Activity: Filter the records below down to lines containing "controller".

Material provided:
# # # # # # #
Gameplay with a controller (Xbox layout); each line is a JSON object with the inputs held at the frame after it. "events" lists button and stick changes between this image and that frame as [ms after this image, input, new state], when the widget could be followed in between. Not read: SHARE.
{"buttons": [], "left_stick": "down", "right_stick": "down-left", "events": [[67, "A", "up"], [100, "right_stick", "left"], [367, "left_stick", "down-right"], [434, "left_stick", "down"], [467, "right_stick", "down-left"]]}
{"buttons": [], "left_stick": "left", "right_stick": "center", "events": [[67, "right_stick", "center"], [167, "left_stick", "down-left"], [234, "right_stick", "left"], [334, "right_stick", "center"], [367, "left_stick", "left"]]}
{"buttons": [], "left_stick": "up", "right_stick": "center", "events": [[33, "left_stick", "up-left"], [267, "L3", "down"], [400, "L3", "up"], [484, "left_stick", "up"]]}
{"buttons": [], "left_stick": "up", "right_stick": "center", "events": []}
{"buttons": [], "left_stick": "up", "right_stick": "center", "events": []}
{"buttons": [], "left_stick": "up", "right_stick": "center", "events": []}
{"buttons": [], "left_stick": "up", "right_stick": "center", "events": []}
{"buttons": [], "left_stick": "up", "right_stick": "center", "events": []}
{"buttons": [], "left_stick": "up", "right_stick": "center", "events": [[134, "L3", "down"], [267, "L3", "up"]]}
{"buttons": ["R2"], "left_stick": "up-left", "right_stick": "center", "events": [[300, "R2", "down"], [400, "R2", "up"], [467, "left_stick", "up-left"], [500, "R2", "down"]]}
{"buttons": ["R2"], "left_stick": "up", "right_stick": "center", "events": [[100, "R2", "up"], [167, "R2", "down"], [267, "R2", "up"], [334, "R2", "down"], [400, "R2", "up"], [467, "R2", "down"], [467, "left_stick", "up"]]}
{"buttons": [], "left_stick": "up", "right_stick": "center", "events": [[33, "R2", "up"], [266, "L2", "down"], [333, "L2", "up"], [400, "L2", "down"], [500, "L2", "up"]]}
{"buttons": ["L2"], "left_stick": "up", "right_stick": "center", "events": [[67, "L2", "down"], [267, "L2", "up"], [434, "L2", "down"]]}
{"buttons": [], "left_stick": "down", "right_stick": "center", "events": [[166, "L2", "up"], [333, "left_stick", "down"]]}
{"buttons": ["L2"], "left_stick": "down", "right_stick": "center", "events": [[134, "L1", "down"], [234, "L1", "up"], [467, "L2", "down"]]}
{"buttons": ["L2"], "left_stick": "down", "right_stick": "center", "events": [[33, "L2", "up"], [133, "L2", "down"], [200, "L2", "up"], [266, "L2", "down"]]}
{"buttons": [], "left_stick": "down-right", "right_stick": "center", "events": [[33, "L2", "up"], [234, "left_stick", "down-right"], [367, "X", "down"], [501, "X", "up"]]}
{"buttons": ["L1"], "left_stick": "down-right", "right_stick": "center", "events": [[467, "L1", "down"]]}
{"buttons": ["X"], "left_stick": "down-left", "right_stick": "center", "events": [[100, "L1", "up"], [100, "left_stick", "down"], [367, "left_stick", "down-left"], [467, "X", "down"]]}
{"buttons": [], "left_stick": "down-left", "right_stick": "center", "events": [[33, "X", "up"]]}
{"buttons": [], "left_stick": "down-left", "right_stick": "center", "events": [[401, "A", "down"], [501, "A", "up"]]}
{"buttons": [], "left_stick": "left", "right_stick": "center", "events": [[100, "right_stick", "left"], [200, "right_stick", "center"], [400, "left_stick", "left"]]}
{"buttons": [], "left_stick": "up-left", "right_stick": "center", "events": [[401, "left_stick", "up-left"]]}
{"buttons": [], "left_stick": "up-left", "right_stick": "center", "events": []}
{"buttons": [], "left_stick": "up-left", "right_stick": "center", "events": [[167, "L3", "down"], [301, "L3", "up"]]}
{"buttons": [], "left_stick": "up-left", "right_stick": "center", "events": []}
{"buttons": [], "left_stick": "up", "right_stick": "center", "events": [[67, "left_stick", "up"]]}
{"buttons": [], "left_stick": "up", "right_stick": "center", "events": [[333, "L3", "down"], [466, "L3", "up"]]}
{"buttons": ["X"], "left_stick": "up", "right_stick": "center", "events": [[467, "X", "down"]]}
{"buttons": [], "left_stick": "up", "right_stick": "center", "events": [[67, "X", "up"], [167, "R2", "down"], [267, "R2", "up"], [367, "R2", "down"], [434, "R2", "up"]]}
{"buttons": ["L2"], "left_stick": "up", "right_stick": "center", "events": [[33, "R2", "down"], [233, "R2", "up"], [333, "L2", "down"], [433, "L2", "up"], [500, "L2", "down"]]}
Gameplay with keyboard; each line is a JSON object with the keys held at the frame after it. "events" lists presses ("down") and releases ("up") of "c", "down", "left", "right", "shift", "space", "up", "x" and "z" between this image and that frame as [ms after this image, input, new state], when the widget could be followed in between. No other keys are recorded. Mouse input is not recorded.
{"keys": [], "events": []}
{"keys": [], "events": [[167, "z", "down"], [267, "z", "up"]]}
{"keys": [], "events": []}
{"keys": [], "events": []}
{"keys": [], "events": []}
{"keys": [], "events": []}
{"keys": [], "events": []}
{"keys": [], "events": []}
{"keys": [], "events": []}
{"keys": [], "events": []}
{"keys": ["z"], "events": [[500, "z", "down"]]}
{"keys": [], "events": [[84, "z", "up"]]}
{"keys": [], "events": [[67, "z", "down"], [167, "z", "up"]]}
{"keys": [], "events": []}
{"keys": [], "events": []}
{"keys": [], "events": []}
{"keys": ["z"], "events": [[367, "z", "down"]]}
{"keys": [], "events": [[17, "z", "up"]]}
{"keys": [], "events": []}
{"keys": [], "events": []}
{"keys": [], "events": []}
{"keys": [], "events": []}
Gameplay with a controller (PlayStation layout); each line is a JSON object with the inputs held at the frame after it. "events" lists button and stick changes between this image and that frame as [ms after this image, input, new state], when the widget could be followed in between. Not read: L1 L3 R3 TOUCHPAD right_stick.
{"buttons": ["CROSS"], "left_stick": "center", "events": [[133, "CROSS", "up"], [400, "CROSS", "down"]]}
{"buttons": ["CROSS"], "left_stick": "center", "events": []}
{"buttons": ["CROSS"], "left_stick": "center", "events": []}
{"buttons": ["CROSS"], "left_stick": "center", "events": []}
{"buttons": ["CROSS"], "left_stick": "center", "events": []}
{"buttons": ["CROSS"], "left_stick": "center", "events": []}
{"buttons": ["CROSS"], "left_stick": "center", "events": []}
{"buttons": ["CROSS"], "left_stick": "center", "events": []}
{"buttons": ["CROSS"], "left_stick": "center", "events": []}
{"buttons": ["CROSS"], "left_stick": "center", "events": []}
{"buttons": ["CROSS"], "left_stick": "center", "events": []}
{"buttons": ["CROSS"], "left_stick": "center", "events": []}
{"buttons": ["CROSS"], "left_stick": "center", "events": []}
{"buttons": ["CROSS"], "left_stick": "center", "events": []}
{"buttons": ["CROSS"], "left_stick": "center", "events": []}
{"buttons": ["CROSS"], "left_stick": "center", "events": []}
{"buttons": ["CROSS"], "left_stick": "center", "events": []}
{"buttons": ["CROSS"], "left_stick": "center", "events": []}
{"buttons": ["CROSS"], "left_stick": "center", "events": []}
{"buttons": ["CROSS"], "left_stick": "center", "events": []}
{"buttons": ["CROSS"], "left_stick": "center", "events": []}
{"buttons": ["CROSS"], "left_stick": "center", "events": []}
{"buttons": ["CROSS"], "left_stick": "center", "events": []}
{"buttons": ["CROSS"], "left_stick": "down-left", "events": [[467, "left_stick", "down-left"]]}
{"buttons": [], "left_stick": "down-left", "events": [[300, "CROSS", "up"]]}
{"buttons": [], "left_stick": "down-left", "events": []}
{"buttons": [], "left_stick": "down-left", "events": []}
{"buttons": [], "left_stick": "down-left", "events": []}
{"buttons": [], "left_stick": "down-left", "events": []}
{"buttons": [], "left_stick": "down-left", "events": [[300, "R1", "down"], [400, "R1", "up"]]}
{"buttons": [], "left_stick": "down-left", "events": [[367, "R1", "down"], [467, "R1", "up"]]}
# # # # # # #
Task output:
Gameplay with a controller (Xbox layout); each line is a JSON object with the inputs held at the frame after it. "events" lists button and stick changes between this image and that frame as [ms after this image, input, new state], when the widget could be followed in between. Not read: SHARE.
Gameplay with a controller (PlayStation layout); each line is a JSON object with the inputs held at the frame after it. "events" lists button and stick changes between this image and that frame as [ms after this image, input, new state], when the widget could be followed in between. Not read: L1 L3 R3 TOUCHPAD right_stick.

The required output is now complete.